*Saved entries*

##############################

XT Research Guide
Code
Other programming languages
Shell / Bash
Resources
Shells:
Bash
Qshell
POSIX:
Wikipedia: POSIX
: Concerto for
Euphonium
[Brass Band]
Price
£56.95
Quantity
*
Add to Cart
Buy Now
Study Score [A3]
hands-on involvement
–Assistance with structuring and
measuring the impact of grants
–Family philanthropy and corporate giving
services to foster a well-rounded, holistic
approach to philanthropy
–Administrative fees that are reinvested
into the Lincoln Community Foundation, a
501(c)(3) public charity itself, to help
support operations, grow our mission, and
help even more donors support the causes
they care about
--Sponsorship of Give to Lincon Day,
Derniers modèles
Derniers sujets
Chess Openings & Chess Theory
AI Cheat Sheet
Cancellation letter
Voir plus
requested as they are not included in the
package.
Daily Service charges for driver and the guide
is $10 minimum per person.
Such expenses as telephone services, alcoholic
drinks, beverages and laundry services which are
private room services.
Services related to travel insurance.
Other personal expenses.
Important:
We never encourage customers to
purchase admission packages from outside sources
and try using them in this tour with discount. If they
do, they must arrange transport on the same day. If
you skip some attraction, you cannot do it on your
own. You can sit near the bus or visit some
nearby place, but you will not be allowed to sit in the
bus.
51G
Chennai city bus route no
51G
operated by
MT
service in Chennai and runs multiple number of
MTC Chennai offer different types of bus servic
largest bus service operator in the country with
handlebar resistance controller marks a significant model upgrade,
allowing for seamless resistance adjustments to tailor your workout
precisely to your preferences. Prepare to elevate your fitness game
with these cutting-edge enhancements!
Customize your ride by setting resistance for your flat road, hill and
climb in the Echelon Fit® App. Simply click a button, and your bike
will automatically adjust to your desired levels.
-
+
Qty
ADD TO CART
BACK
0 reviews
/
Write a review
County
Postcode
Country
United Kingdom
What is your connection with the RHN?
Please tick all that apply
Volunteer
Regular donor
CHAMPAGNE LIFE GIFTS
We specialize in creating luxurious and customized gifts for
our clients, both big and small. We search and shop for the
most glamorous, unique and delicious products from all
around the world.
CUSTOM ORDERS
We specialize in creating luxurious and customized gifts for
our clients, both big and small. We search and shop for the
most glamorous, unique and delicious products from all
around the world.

##############################

*PROBLEM TO SOLVE*
For this exercise, restate each of the entries without any deviation.

*WRITTEN SOLUTION*
XT Research Guide
Code
Other programming languages
Shell / Bash
Resources
Shells:
Bash
Qshell
POSIX:
Wikipedia: POSIX
: Concerto for
Euphonium
[Brass Band]
Price
£56.95
Quantity
*
Add to Cart
Buy Now
Study Score [A3]
hands-on involvement
–Assistance with structuring and
measuring the impact of grants
–Family philanthropy and corporate giving
services to foster a well-rounded, holistic
approach to philanthropy
–Administrative fees that are reinvested
into the Lincoln Community Foundation, a
501(c)(3) public charity itself, to help
support operations, grow our mission, and
help even more donors support the causes
they care about
--Sponsorship of Give to Lincon Day,
Derniers modèles
Derniers sujets
Chess Openings & Chess Theory
AI Cheat Sheet
Cancellation letter
Voir plus
requested as they are not included in the
package.
Daily Service charges for driver and the guide
is $10 minimum per person.
Such expenses as telephone services, alcoholic
drinks, beverages and laundry services which are
private room services.
Services related to travel insurance.
Other personal expenses.
Important:
We never encourage customers to
purchase admission packages from outside sources
and try using them in this tour with discount. If they
do, they must arrange transport on the same day. If
you skip some attraction, you cannot do it on your
own. You can sit near the bus or visit some
nearby place, but you will not be allowed to sit in the
bus.
51G
Chennai city bus route no
51G
operated by
MT
service in Chennai and runs multiple number of
MTC Chennai offer different types of bus servic
largest bus service operator in the country with
handlebar resistance controller marks a significant model upgrade,
allowing for seamless resistance adjustments to tailor your workout
precisely to your preferences. Prepare to elevate your fitness game
with these cutting-edge enhancements!
Customize your ride by setting resistance for your flat road, hill and
climb in the Echelon Fit® App. Simply click a button, and your bike
will automatically adjust to your desired levels.
-
+
Qty
ADD TO CART
BACK
0 reviews
/
Write a review
County
Postcode
Country
United Kingdom
What is your connection with the RHN?
Please tick all that apply
Volunteer
Regular donor
CHAMPAGNE LIFE GIFTS
We specialize in creating luxurious and customized gifts for
our clients, both big and small. We search and shop for the
most glamorous, unique and delicious products from all
around the world.
CUSTOM ORDERS
We specialize in creating luxurious and customized gifts for
our clients, both big and small. We search and shop for the
most glamorous, unique and delicious products from all
around the world.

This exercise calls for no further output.